TEXTO MOSTRADO:
========

23 dic 2012

MENOSCABO DEL OJO



La mueca dilatoria de la originalidad, en una pura locura de luz muerta infinitamente recurrida hasta frisar el umbral de lo imprescriptible, halla, por boca de los ontólogos del ojo; quienes al avenirse al embeleso iconólatra han perseverado mucho en la mueca y nada en la dilación, un legatario predicamento al arreglo de la observación pura. “Cuanto más alto subo, tanto más desprecio al que sube” (Nietzsche): alguno desearía, salve que quizá infusamente, “arrojar la esclarea después de haber subido por ella” (Wittgenstein). La superación del lenguaje es dicterio de sí misma; su gestación, ni bien desde su edad larval, era ya augur de muerte; y la agrafía, el impugnador soborno de la esencialidad.

========

REGISTROS:
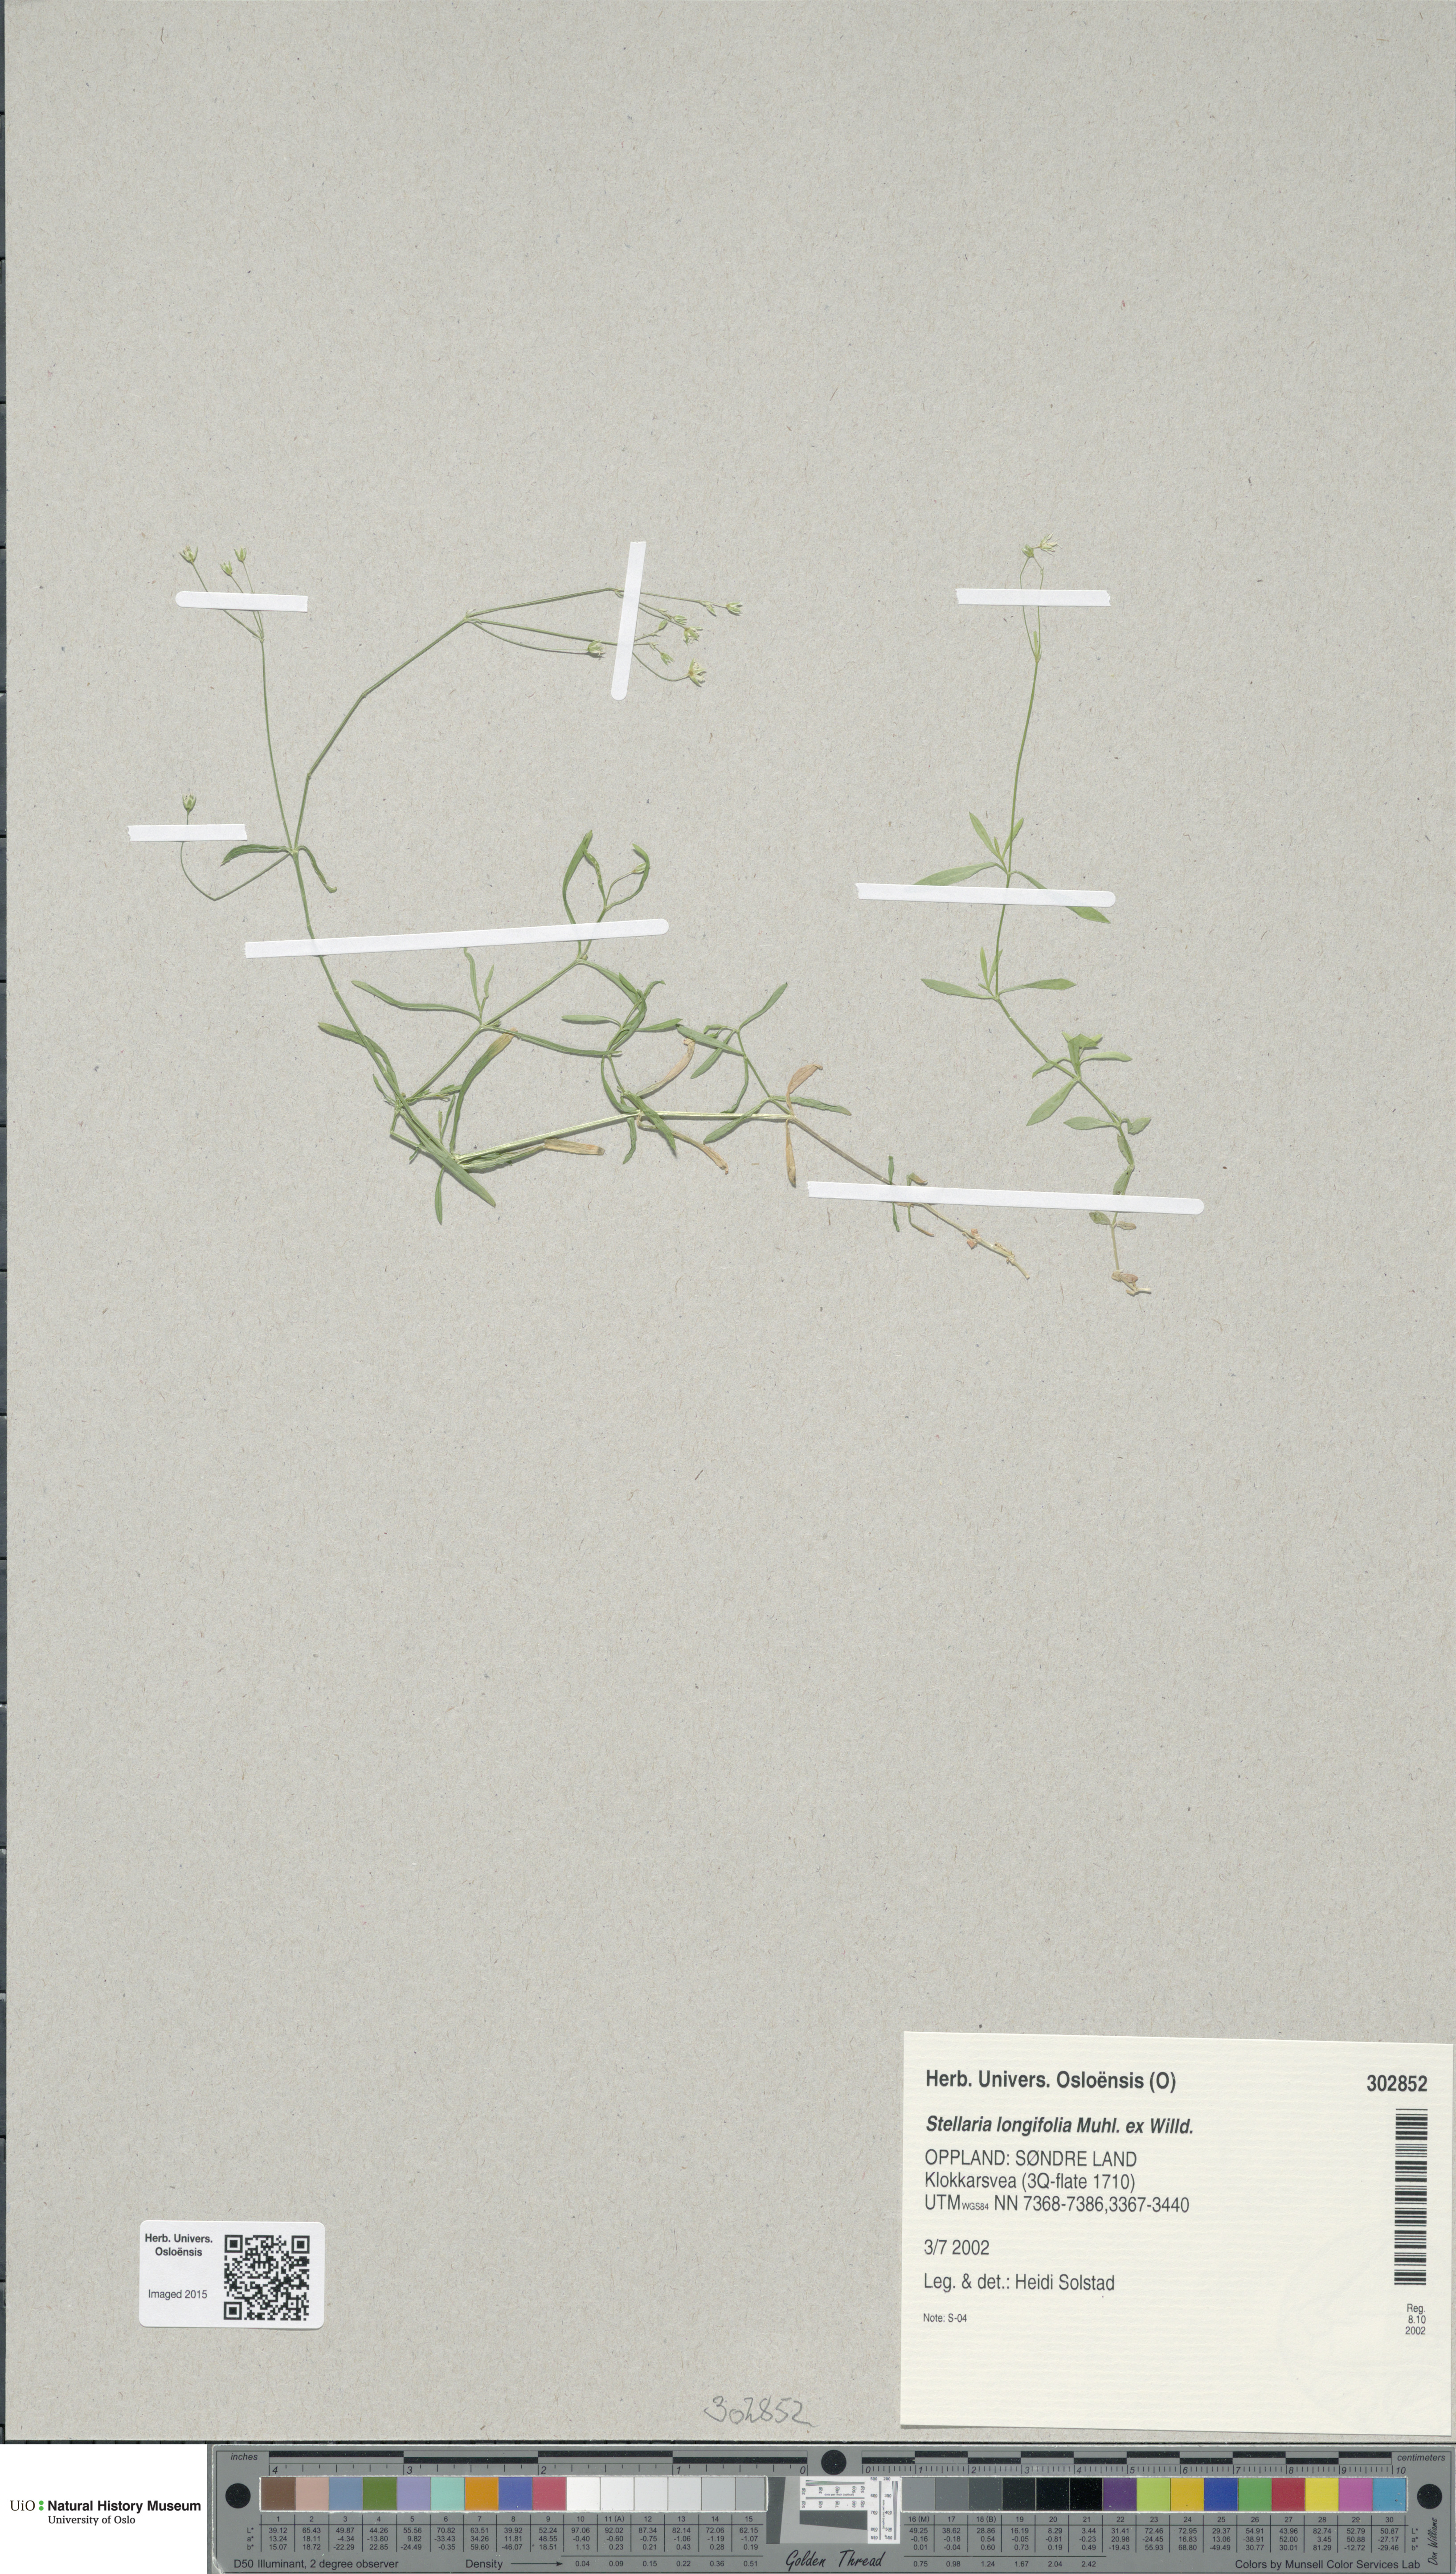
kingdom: Plantae
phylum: Tracheophyta
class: Magnoliopsida
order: Caryophyllales
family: Caryophyllaceae
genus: Stellaria
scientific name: Stellaria longifolia
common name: Long-leaved chickweed
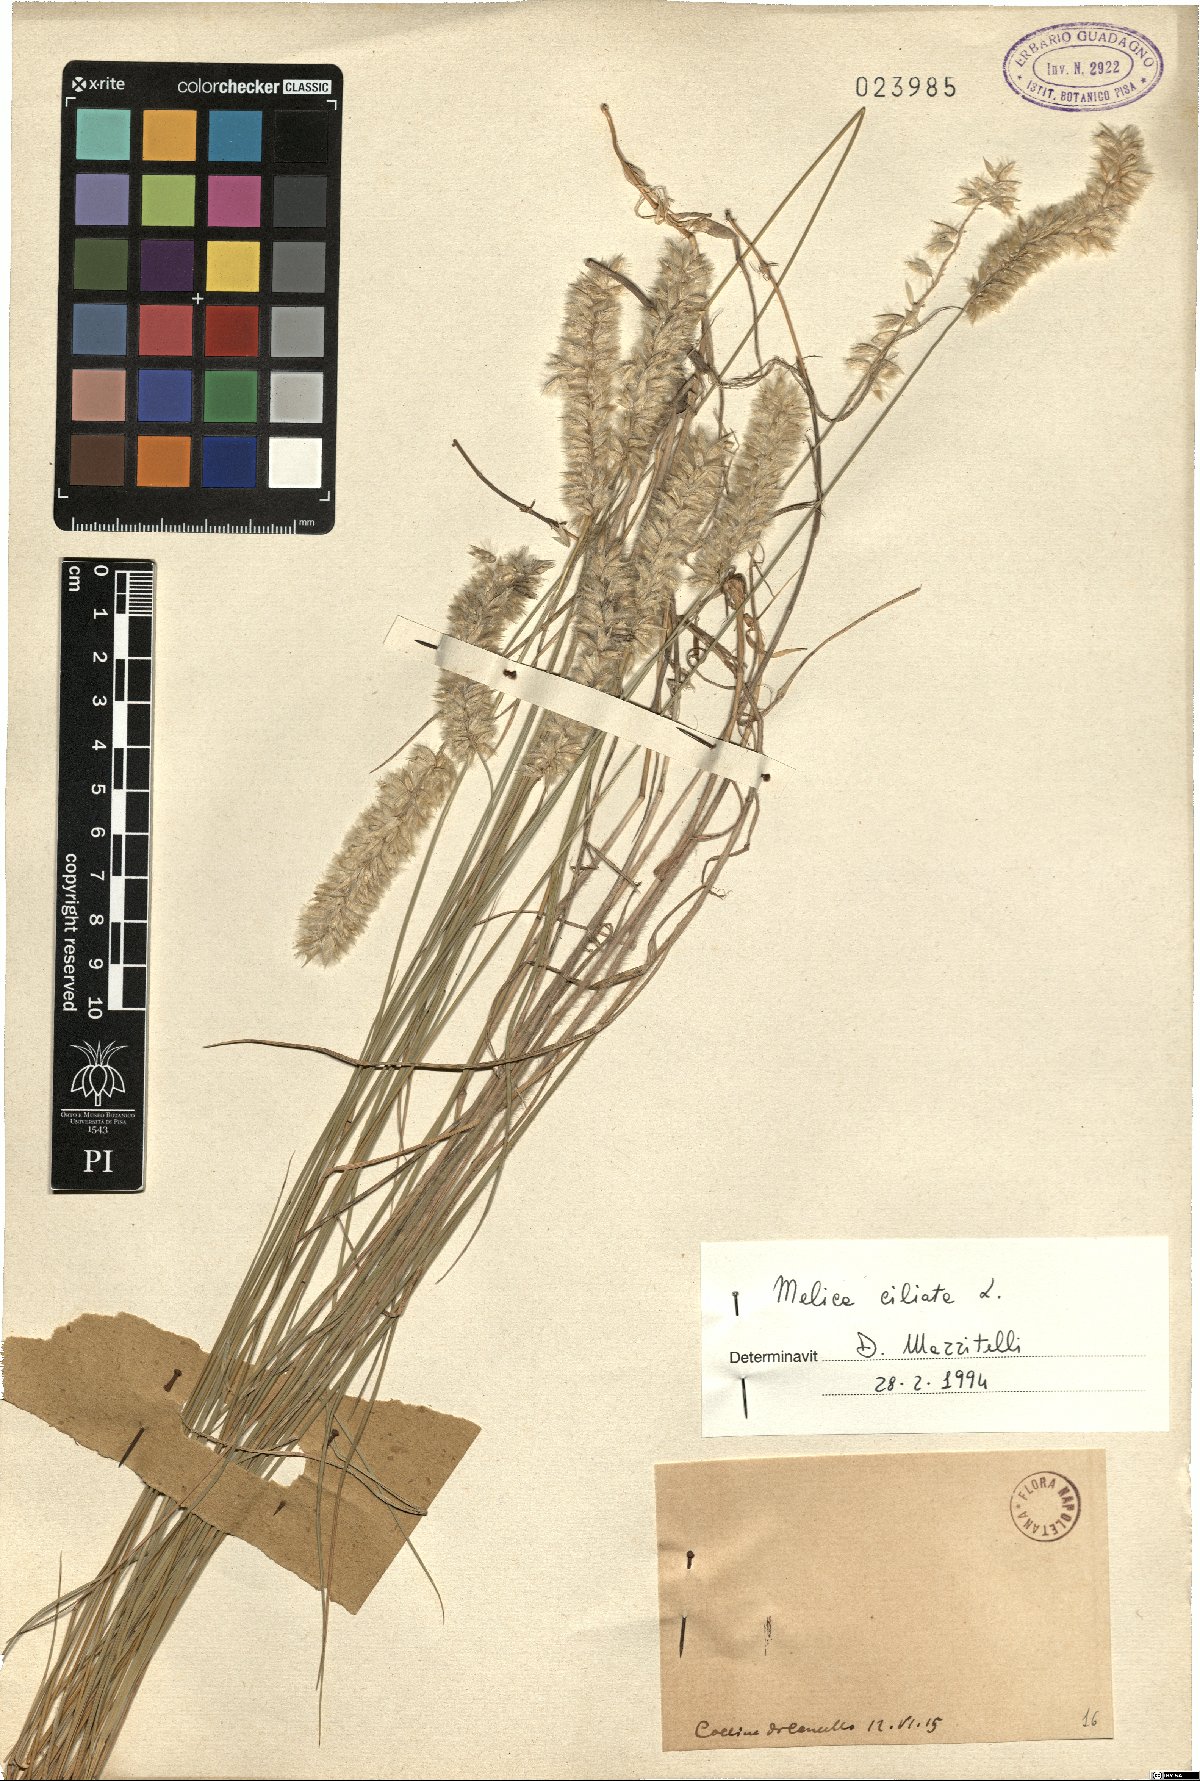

========

TU OBJETIVO: Indica si cada afirmación concuerda con el texto mostrado y respalda cada respuesta (sí o no) con las palabras exactas que lo deciden: (a) El texto atribuye a Nietzsche la frase "Cuanto más alto subo, tanto más desprecio al que sube". (b) Según el texto, los ontólogos del ojo han perseverado mucho en la dilación. (c) El texto afirma que la superación del lenguaje es dicterio de sí misma. Usa únicamente el texto mostrado, sin otras fuentes.

RESPUESTA DEL EJERCICIO:
(a) Sí: «“Cuanto más alto subo, tanto más desprecio al que sube” (Nietzsche)».
(b) No: «han perseverado mucho en la mueca y nada en la dilación».
(c) Sí: «La superación del lenguaje es dicterio de sí misma».